"I'm very happy that teachers and support staff and students across the province at public secondary schools will once again be able to enjoy the extracurricular activities and programs," a beaming Wynne told a supper-hour news conference.
The Ontario Secondary School Teachers' Federation agreed to "suspend political action" _ code for its withdrawal of extracurricular activities _ which was sparked by the Liberals' move to impose contracts that froze the wages of most teachers.
The union didn't offer any guarantees that things would immediately return to normal at high schools.
"We still maintain that voluntary activities are just that: voluntary," OSSTF president Ken Coran said in a statement.
Wynne insisted the government did not make any concessions to convince the union to end its protest, other than agree to work with teachers and school boards on a new collective bargaining process for the next time to help fix a "fractured" relationship.
"The arrangements that have been reached do not add any money into the contracts or into the framework," she said.
"We have sat down with the (union) leadership and said we're willing to talk about some of the things that are bothering you, and one of those things is what's the collective bargaining process going to look like going forward."
Some teachers have said they won't resume supervising extracurricular activities because of the two-year contracts the government imposed, but Wynne predicted most would return to the sports and clubs they ran voluntarily for years.
"If there are some who don't I can't control that, nor would I chose to, so they will make those choices," she said, "but I think the vast majority will because they get a lot out of those activities."
The New Democrats said it wasn't clear if the deal with the OSSTF would lead to a resumption of extracurricular activities.
"We have a very fragile and tentative agreement with a whole lot of detail to be filled in," said NDP education critic Peter Tabuns.
"They have apparently found a pathway for discussion and beyond that it's all unclear."
The Progressive Conservatives were suspicious of the vague nature of the new deal with the teachers' unions, wondering if the Liberals agreed to phase out the standardized testing the teachers dislike so much.
"It's quite clear the premier wanted to talk more about process than what those arrangements or concessions actually were," said PC education critic Lisa MacLeod.
"We are encouraged that extracurriculars are going to be back in some of our schools, but it's a bit early for Kathleen Wynne to be patting herself on the back."
Wynne said she hoped the Elementary Teachers' Federation would come to the same arrangements with the government and resume extracurricular activities at that level.

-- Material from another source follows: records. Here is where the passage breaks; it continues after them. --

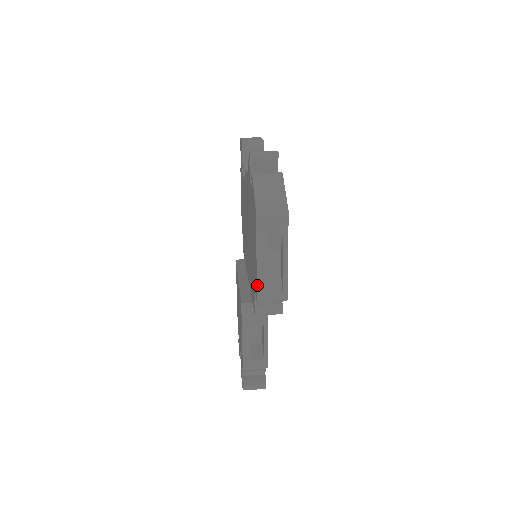
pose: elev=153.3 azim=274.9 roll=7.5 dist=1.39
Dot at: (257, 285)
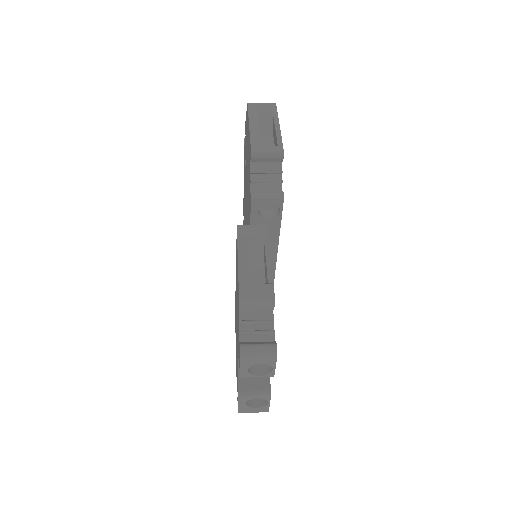
Dot at: (250, 140)
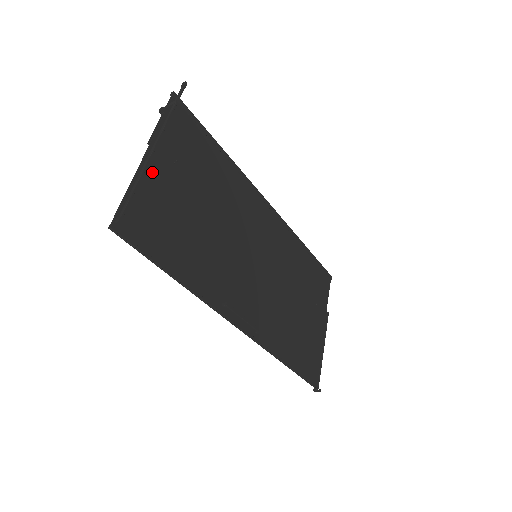
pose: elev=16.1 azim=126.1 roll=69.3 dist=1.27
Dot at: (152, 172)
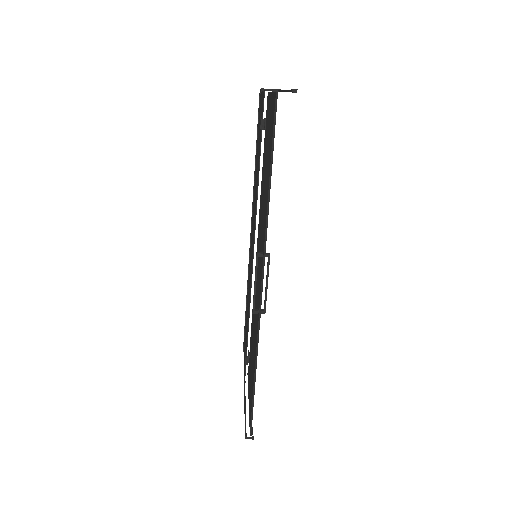
Dot at: occluded
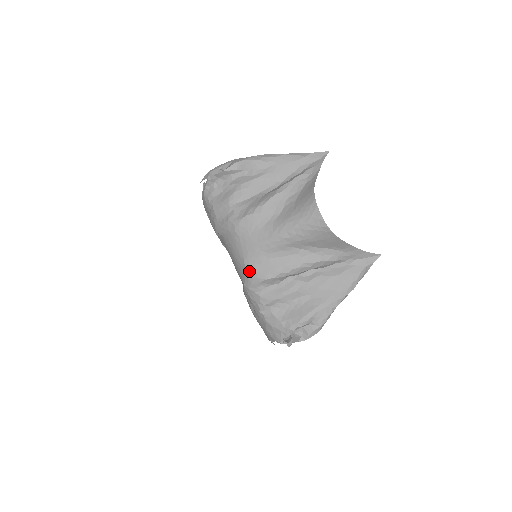
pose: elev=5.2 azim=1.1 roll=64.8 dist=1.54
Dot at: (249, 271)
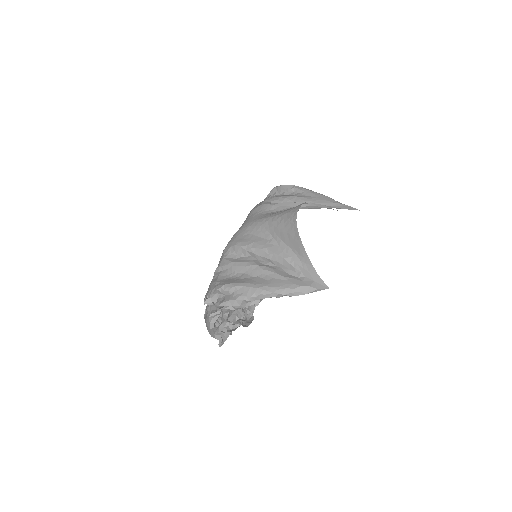
Dot at: (233, 237)
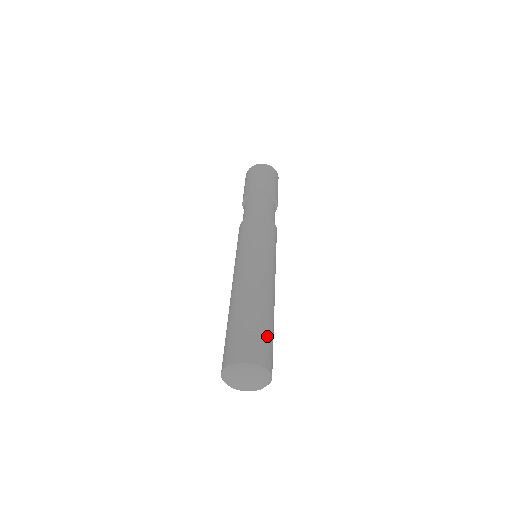
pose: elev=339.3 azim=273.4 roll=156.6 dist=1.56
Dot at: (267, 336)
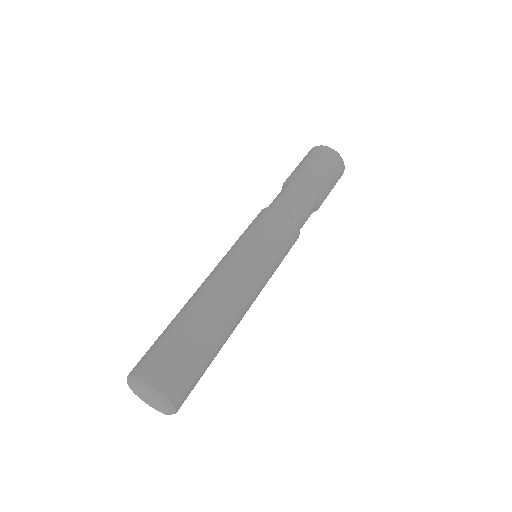
Dot at: (171, 343)
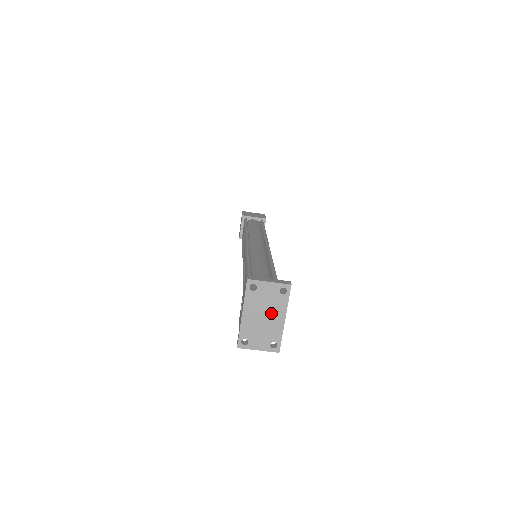
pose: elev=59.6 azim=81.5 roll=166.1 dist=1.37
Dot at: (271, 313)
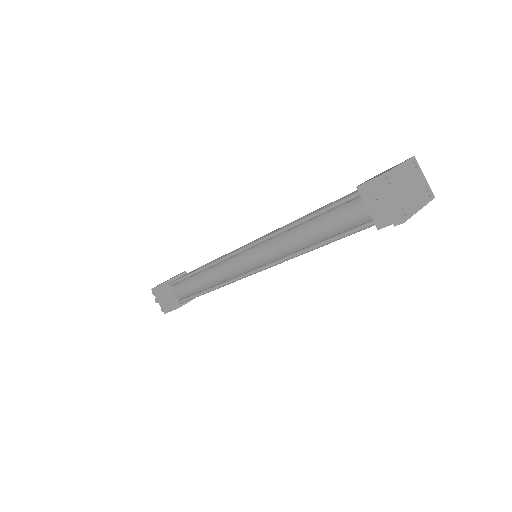
Dot at: (415, 192)
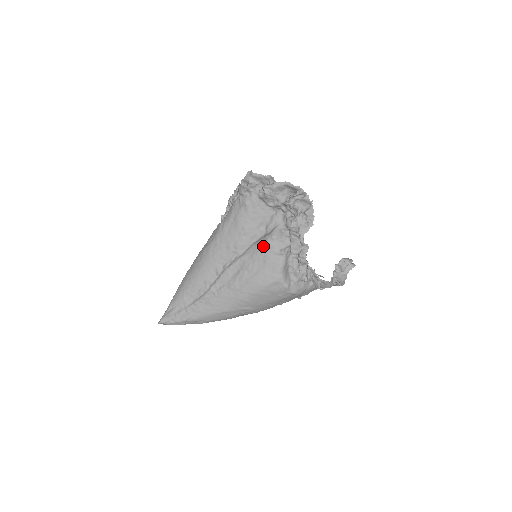
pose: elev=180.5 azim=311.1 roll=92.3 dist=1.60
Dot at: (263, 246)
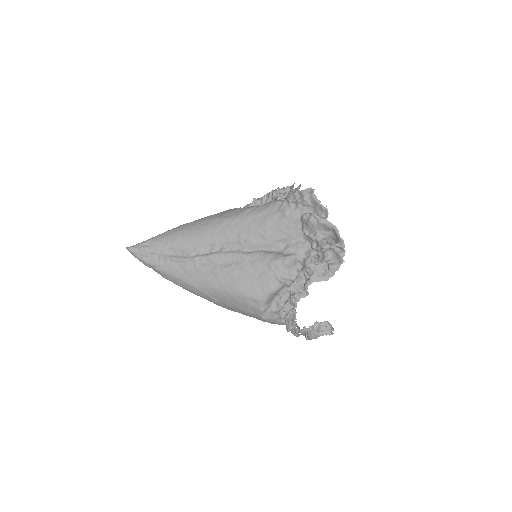
Dot at: (270, 262)
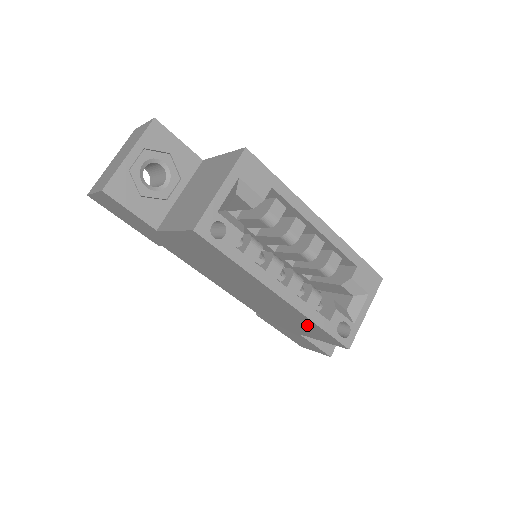
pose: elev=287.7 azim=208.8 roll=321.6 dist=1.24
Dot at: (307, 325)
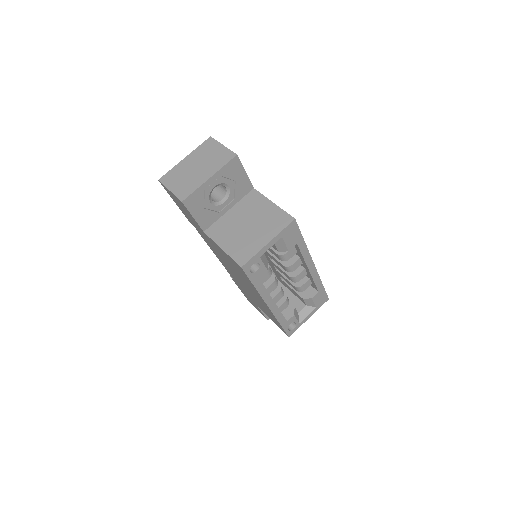
Dot at: (271, 316)
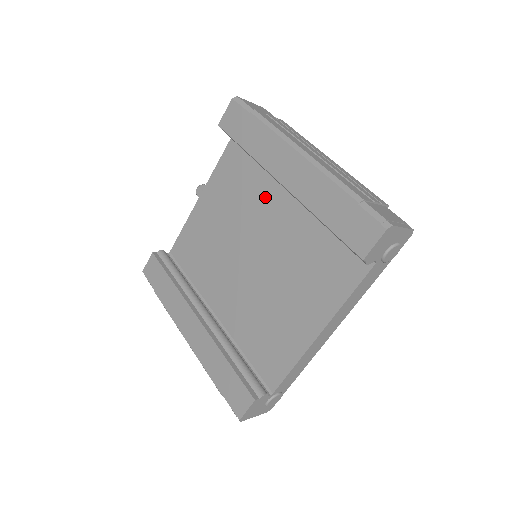
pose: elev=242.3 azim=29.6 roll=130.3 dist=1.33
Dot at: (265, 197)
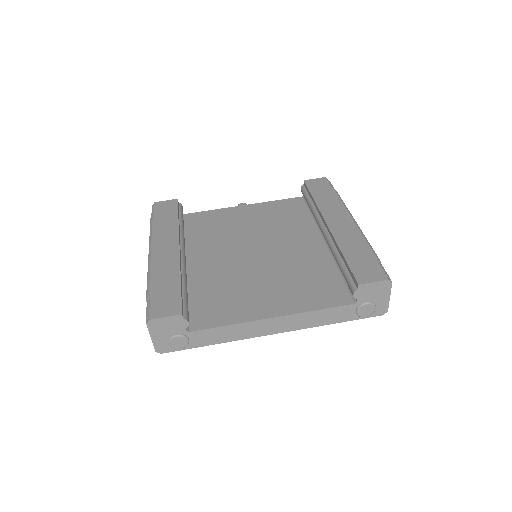
Dot at: (297, 232)
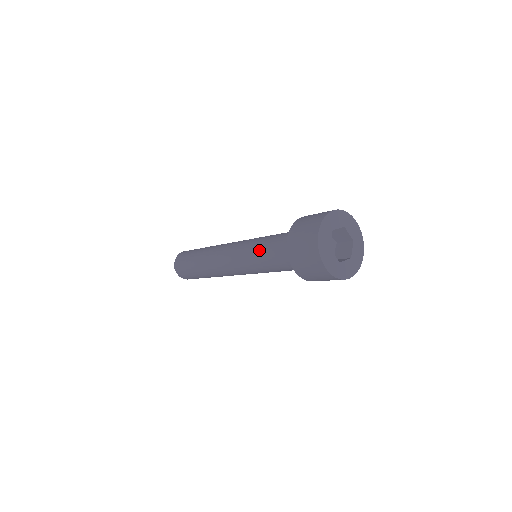
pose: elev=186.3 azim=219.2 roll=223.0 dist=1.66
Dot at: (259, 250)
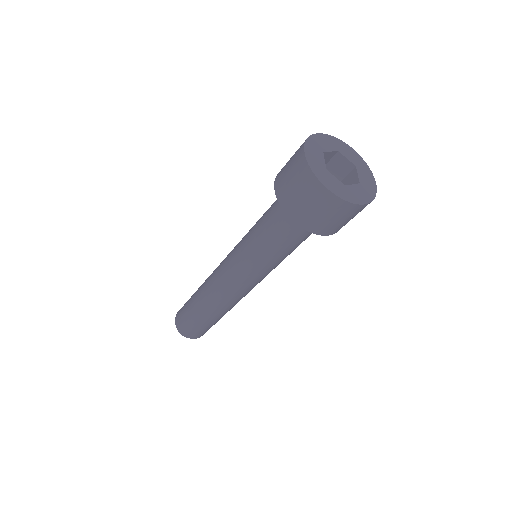
Dot at: occluded
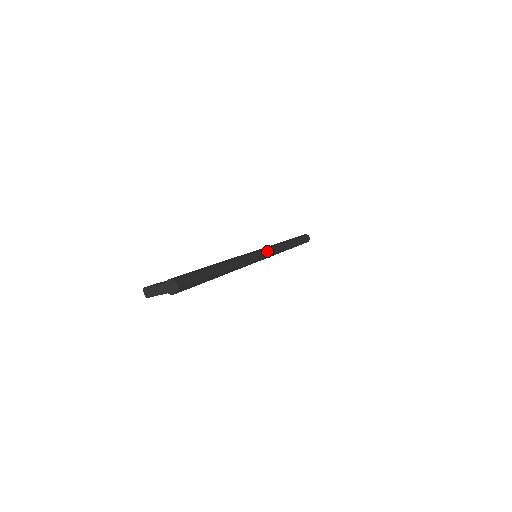
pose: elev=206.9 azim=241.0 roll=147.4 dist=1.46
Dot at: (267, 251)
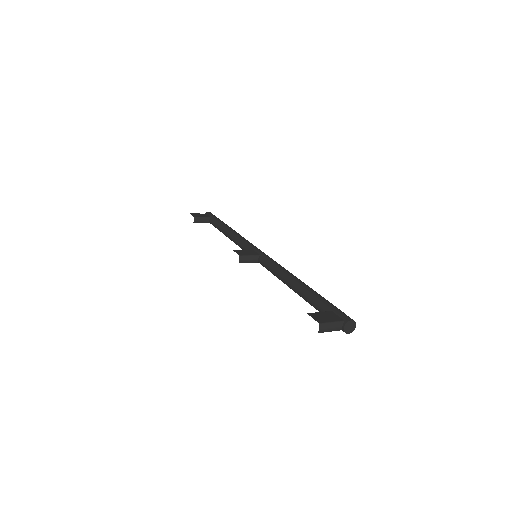
Dot at: occluded
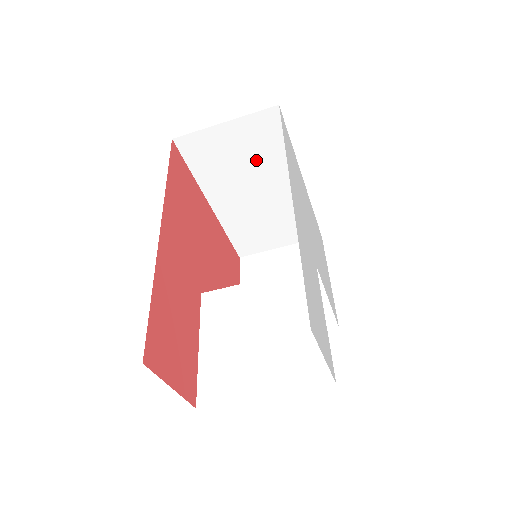
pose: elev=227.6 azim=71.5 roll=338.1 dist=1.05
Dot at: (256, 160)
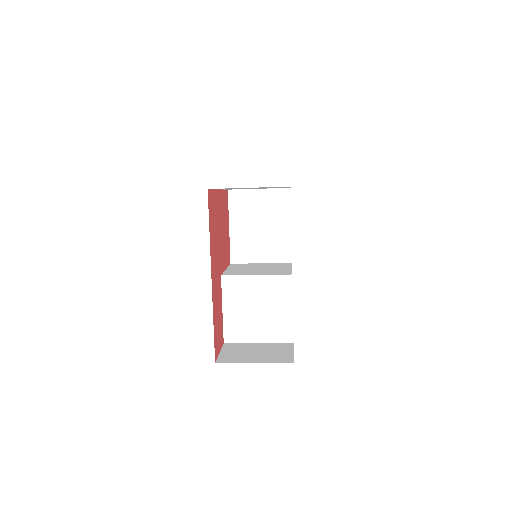
Dot at: occluded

ETFO has promised to review the situation by next Friday.
Public school educators across the province had stopped supervising after class clubs and sports after the minority government _ with Tory support _ imposed contracts on more than 126,000 public elementary and high school teachers.
The teachers' deal helps counter an embarrassing week in which Wynne was forced to admit there were yet more undisclosed documents on the cancellation of two gas plants, which cost taxpayers at least $230 million.